Certes, nous partons avec une proposition, une question si vous préférez, tout comme je peux demander au voyant m’accompagnant de me décrire des choses, et nous « listons » alors, nous observons. Nous faisons ainsi des découvertes, nous voyons, nous comprenons. Nous avons la distance nécessaire à la vision, à la compréhension qui en découle et à la transformation…
Aussi tranquillement que possible, regardons un point d’importance (juste pour voir). On peut découvrir que l’on se sent traité, dans sa vie, comme on s’est senti traité enfant, comme on s’accuse « inconsciemment » et à tort de traiter autrui, comme on traite parfois autrui, comme on se traite soi-même, etc.

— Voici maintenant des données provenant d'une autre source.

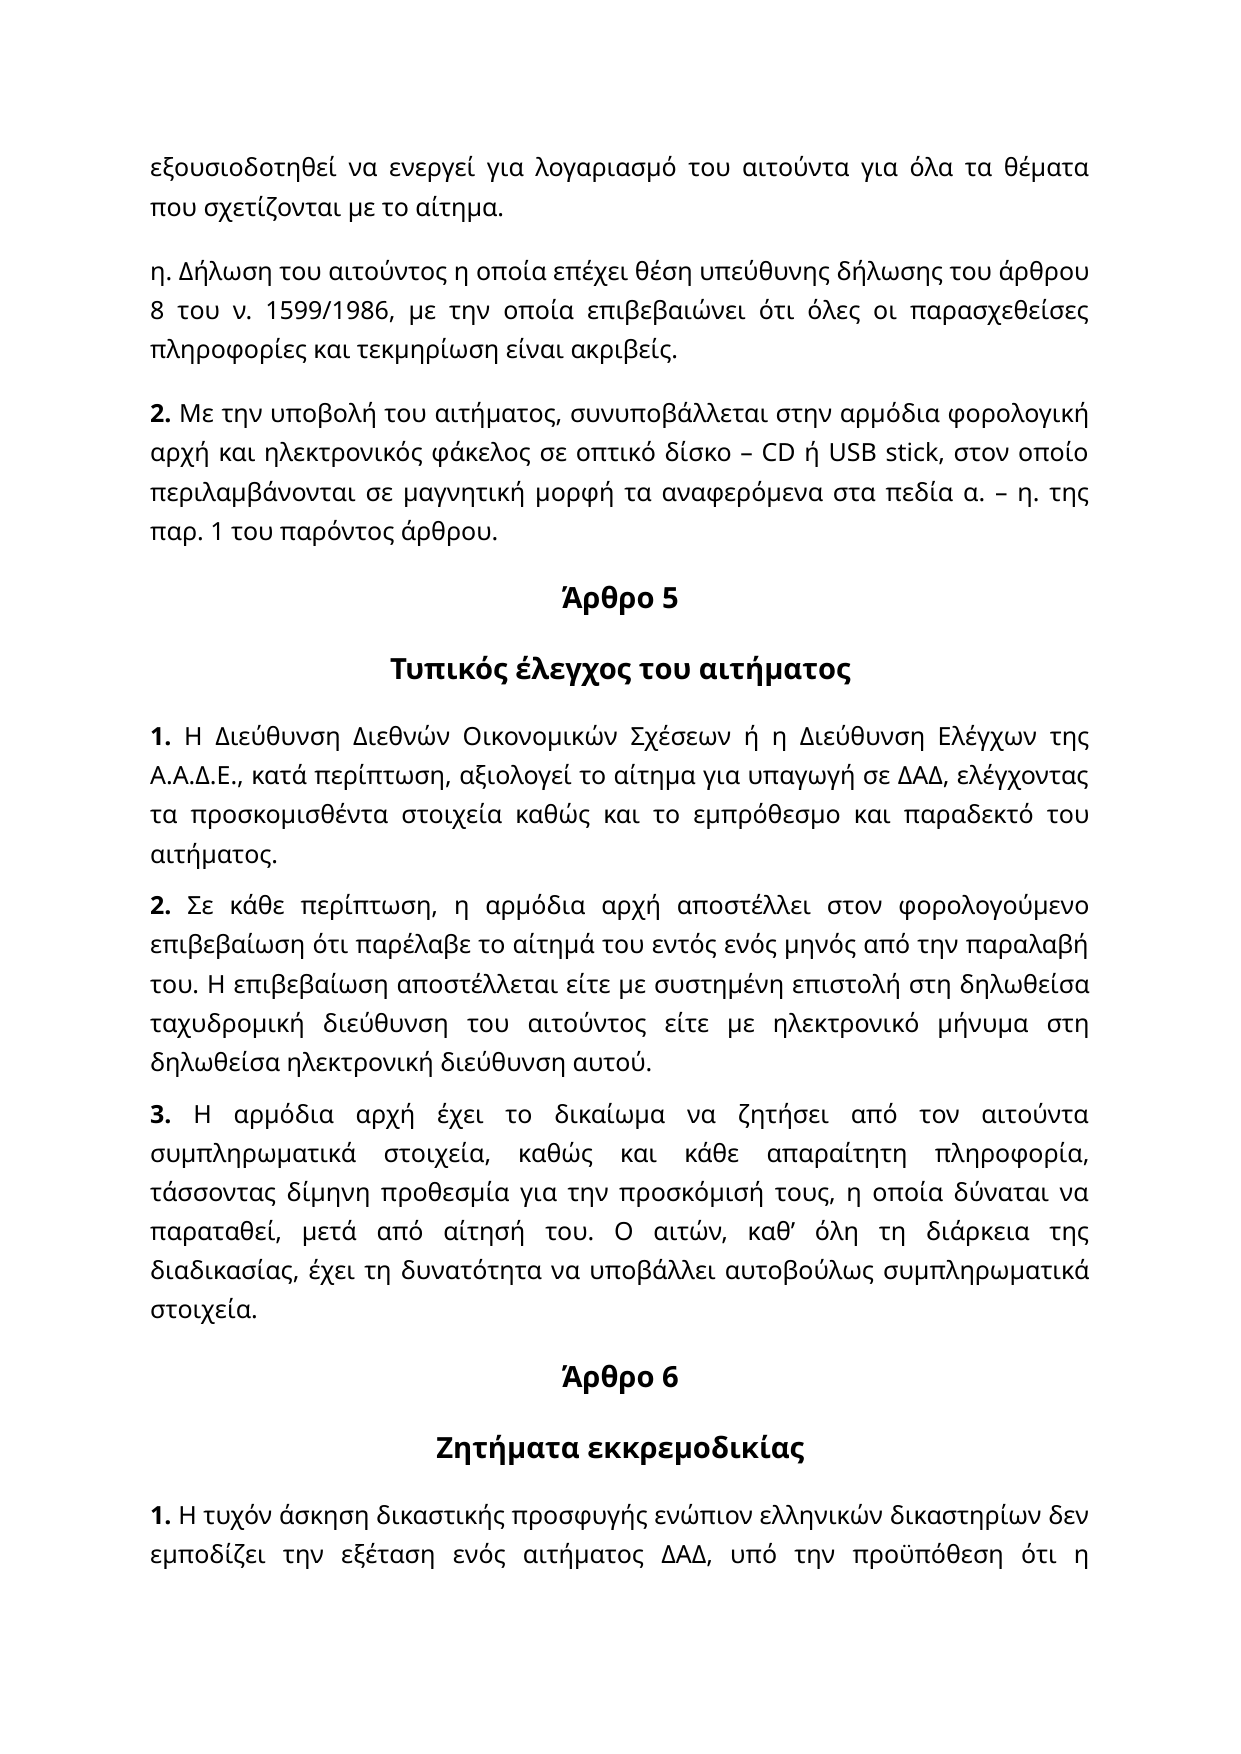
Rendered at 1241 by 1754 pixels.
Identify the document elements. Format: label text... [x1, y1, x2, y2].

Dans ce sens, explorez les questions suivantes en remplaçant les ______ par le « mauvais traitement » qui vous concerne (référez-vous à la liste ci-dessus, entre parenthèses, mais trouvez votre propre « éprouvé ») :
1. Est-ce quelqu’un qui vous ______ ?
2. Est-ce quelqu’un que vous ______ ?
3. Est-ce quelqu’un que vous pousser à ______ quelqu’un d’autre ?
4. Est-ce quelqu’un que vous poussez à ______ lui-même ?
5. Est-ce quelqu’un que vous voyez ______ quelqu’un d’autre ?
6. Est-ce quelqu’un qui ______ lui-même ?
7. Est-ce vous-même qui ______ vous-même ?
Ce que l’autre nous fait subir (1) (que, parfois, nous croyons que l’autre nous fait subir) pourrait être ce que nous faisons subir à l’autre (2). Avons-nous incité quelqu’un à le faire subir à un autre (3) ?…
Votre réelle disposition à voir les choses telles qu’elles sont, qu’elles vous semblent favorables ou non, n’aura d’égale que celle d’éclairer votre existence d’un jour nouveau et de vous épanouir en paix.
Au-delà des divers conflits, c’est parfois le chagrin qui nous éprouve, notamment par le biais d’épreuves traversées par celles et ceux qui nous sont chers. Si nous sommes affectés au-delà d’une sorte d’empathie naturelle, notre douleur présente en est en réalité une très ancienne qui cherche à être reconnue, à être enfin libérée. Ignorer cela demeure un moyen insidieux de se traiter soi-même aussi durement que l’on a pu se sentir traité enfant (circonstances où des peines n’ont pu être exprimées autant que de besoin).
Mais quoi qu’il nous arrive, dans notre corps, dans notre « cœur », dans nos relations, dans notre existence entière, dès lors que la chose nous éprouve, notre conditionnement est en jeu. Et c’est d’abord un besoin de voir et ultimement un appel à l’amour. Aucune peine n’est confiée là où l’amour n’est pas.